Maybe you will ask, though: Is the United States penal system really a subject fit for laughs? Riots I Have Known steps delicately around that question, its rendering of life on the inside just credible enough, with just enough pathos, for the reader not to feel as if the setting is solely an occasion for the author’s jakery: “Those first months are the hardest, don’t let anyone fool you, your body and your mind refuse to adjust to the rhythms and limitations of prison life: first your bowels will not cooperate, then they cannot be stopped. You’ll write letters to everyone you’ve ever met, then you’ll have nothing to say.” The satire of a benighted literary existence is without a doubt heightened for being situated in a literal, as opposed to figurative, prison. (By way of parallel, Andryush, Gessen’s prisoner of “the grind,” concludes A Terrible Country by taking a job as the Inaugural Chair of Gulag Studies.)
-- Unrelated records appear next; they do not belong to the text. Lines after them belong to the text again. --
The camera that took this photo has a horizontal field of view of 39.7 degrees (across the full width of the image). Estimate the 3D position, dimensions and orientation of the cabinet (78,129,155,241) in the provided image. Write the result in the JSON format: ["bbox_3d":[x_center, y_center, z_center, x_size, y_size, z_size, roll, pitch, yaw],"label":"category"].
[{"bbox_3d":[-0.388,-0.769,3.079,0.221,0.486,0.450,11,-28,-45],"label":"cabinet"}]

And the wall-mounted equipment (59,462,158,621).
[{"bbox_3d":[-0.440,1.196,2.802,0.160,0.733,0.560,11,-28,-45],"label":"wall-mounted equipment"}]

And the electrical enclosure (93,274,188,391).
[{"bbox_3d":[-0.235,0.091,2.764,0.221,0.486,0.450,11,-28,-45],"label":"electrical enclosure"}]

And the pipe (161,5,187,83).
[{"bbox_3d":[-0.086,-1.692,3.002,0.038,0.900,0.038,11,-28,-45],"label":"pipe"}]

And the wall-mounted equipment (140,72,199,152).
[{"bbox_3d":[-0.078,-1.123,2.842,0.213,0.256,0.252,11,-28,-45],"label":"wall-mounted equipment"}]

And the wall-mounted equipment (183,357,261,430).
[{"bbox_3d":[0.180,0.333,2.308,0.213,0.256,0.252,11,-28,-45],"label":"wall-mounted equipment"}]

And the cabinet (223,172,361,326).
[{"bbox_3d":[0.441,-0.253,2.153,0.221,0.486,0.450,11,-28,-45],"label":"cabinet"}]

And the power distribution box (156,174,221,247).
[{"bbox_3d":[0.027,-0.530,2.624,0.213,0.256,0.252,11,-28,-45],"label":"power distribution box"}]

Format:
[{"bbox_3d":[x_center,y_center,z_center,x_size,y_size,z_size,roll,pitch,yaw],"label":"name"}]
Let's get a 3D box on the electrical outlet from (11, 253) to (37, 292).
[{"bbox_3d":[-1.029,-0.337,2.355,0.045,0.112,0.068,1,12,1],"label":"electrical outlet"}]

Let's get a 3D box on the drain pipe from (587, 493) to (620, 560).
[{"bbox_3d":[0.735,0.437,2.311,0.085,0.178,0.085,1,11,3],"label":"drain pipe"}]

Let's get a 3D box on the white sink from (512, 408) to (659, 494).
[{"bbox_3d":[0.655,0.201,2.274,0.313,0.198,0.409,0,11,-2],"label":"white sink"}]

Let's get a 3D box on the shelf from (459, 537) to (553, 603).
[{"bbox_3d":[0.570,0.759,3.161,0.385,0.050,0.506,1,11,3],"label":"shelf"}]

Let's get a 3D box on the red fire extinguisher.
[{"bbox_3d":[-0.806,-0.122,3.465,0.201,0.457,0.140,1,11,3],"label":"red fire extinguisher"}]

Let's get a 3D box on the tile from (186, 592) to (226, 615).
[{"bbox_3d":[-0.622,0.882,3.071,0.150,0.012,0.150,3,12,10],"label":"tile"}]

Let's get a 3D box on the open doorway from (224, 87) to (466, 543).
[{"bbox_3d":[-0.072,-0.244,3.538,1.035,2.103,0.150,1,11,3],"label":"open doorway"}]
To further the comparison between the two texts, certain thematic valences notwithstanding, Chapman’s debut is an all but negative image of Gessen’s sophomore effort—discursive where Gessen’s narrative is straight ahead; knowing and bawdy and essentially unconcerned with portraying human relationships at any great length, while that effort forms the pith of A Terrible Country; over-brimming with uprooted wit whereas Andryush walks, block by block, to discover where he might truly belong. That question is vain, if not quite moot, in Riots I Have Known. Every one of his readers knows where the narrator comes from, a fact he will share again and again in a drowning grasp at meaning. All that truly matters for him, in the end, is what’s bound to happen next. And how the internet feels about it.
Chief among the qualities of Riots I Have Known is its brevity: ‘you can read it in one sitting’ seems to be our moment’s preferred form of backhanded praise. Meanwhile, the literary journal the narrator ostensibly dies to introduce is what reader and narrator both will never reach. This is also funny, and perhaps emblematic of an age in which most people, apparently, would rather hear themselves carry on than apprehend what the hell anyone else might mean.
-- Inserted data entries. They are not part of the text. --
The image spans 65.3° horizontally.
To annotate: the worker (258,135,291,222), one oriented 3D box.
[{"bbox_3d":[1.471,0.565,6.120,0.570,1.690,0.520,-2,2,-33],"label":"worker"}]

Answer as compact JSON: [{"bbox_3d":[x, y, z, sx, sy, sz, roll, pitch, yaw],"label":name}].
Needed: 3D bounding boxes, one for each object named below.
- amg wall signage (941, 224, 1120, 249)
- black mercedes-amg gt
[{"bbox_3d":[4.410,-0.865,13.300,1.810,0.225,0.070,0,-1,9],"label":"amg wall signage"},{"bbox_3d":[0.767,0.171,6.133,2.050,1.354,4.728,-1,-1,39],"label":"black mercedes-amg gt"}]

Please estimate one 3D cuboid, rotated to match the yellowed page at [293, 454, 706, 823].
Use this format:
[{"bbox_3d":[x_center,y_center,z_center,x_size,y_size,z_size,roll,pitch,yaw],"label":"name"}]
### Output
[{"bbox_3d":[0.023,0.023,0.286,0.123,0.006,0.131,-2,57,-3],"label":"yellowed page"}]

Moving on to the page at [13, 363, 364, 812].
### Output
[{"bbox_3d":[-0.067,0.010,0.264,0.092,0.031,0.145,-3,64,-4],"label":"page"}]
Chapman (a former Brooklynite) even has some fun at Gessen’s expense, or at least the expense of some semblance of the Brooklyn-based publication he co-founded, characterizing a fictive n+1 (“###”) as:
an upstart literary magazine from Bay Ridge, Brooklyn. Of course, I now know the publication quite well: they graciously send me the quarterly and its various sister projects. I gather it’s an intimate operation, a clubhouse of logorrheic Harvard grads and rotating piles of interns. Kudos to them and their dedication to the written word! In these trying times I can think of no goal higher than the self-imposed edicts by these fun-size Sontags to reshape the worldview of each and every Brooklyn millennial.
Chapman’s doomed narrator is past all reaching; no words to the contrary can affect his opinions. Yet maybe someone ought to have told him, given how socialism is polling among millennials now versus when n+1 began, that the fun-size Sontags might be onto something.